» Problem to work on: Tally the lines in the records underneath that contain the string "down", and state the figure by itself.

[Available data — start]

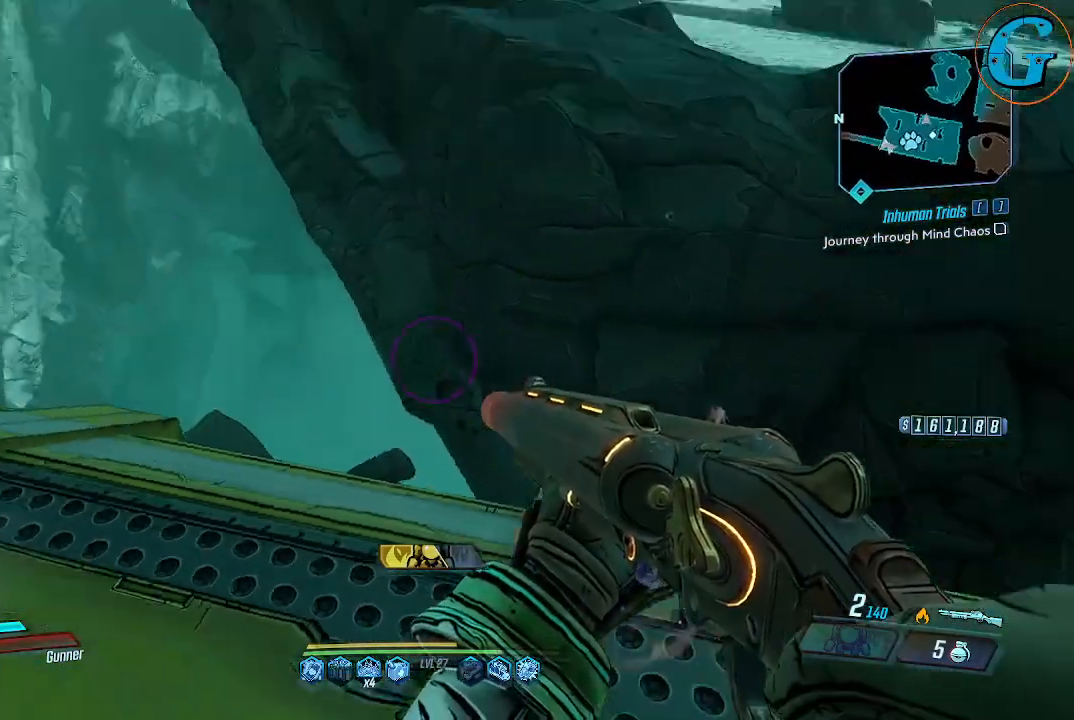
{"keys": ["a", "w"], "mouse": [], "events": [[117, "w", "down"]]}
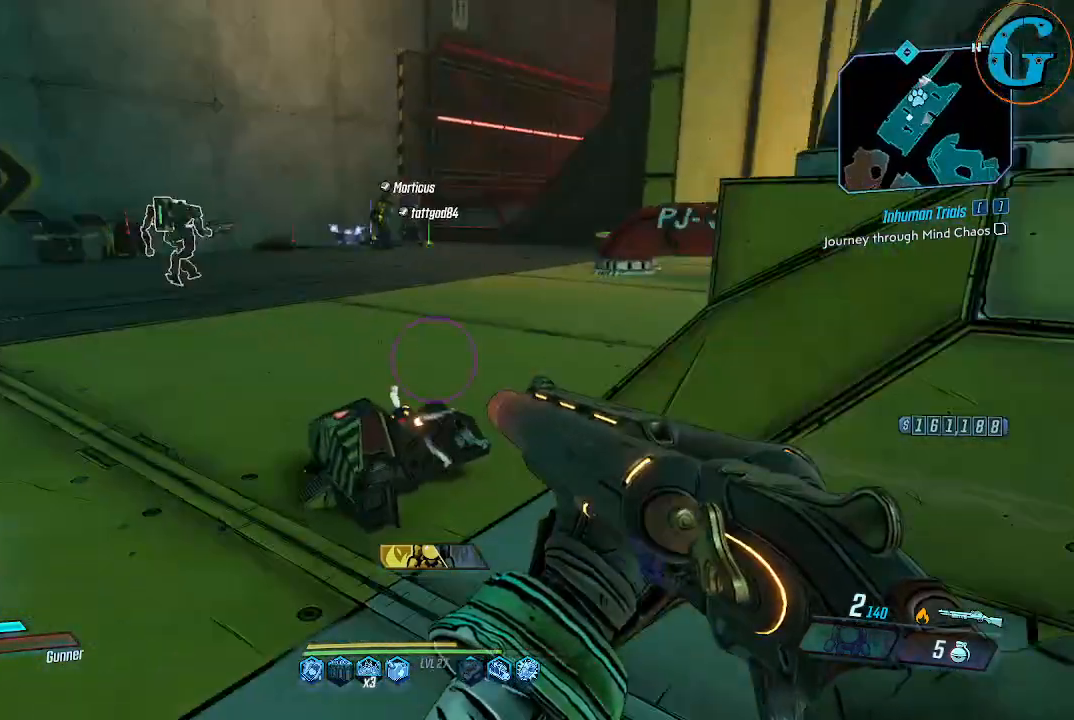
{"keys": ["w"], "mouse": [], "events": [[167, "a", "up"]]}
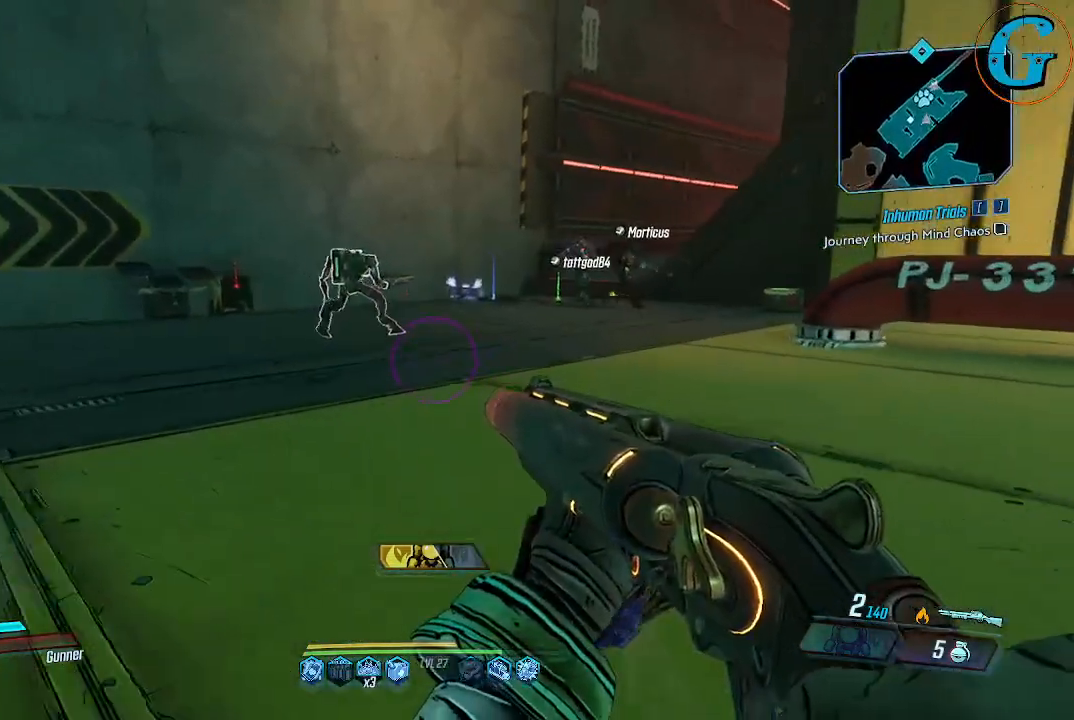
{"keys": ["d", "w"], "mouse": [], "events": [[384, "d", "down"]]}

[Available data — finish]
[Available data — start]

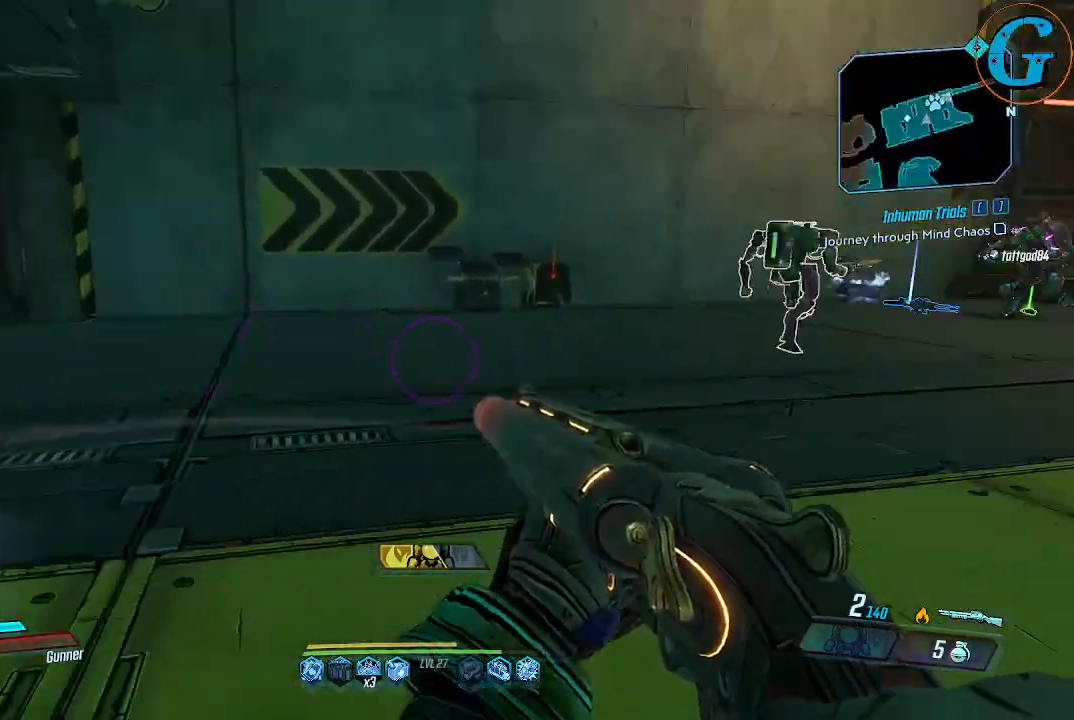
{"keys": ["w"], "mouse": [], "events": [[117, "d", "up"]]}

[Available data — finish]
[Available data — start]

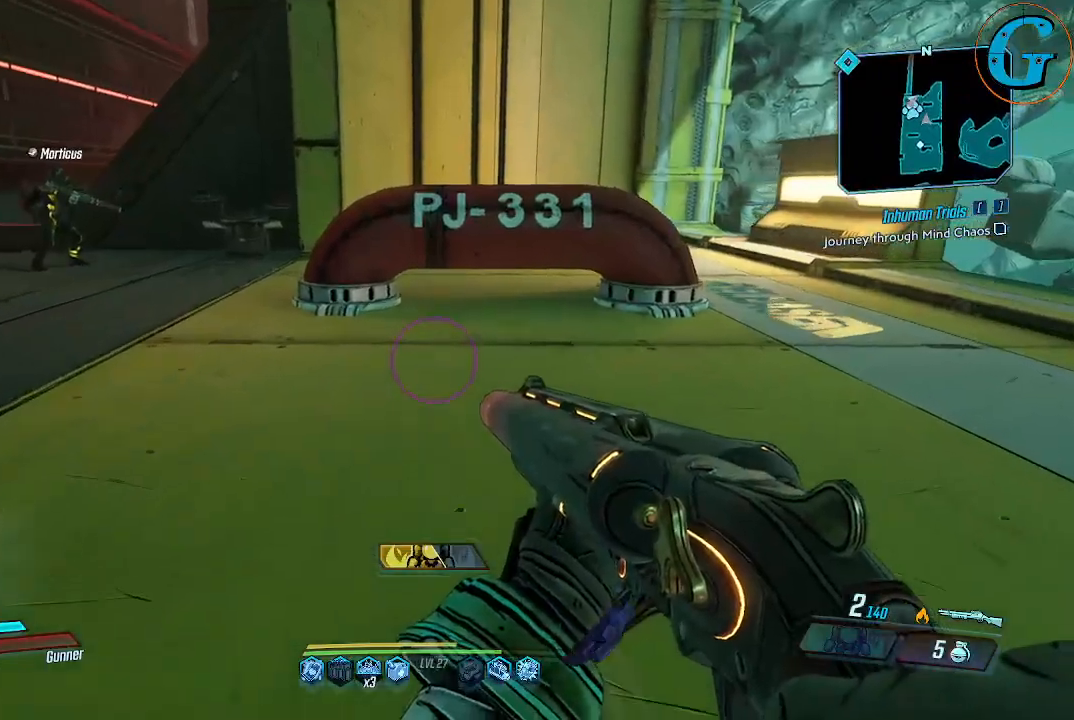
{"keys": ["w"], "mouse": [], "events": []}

[Available data — finish]

» Exercise output: 2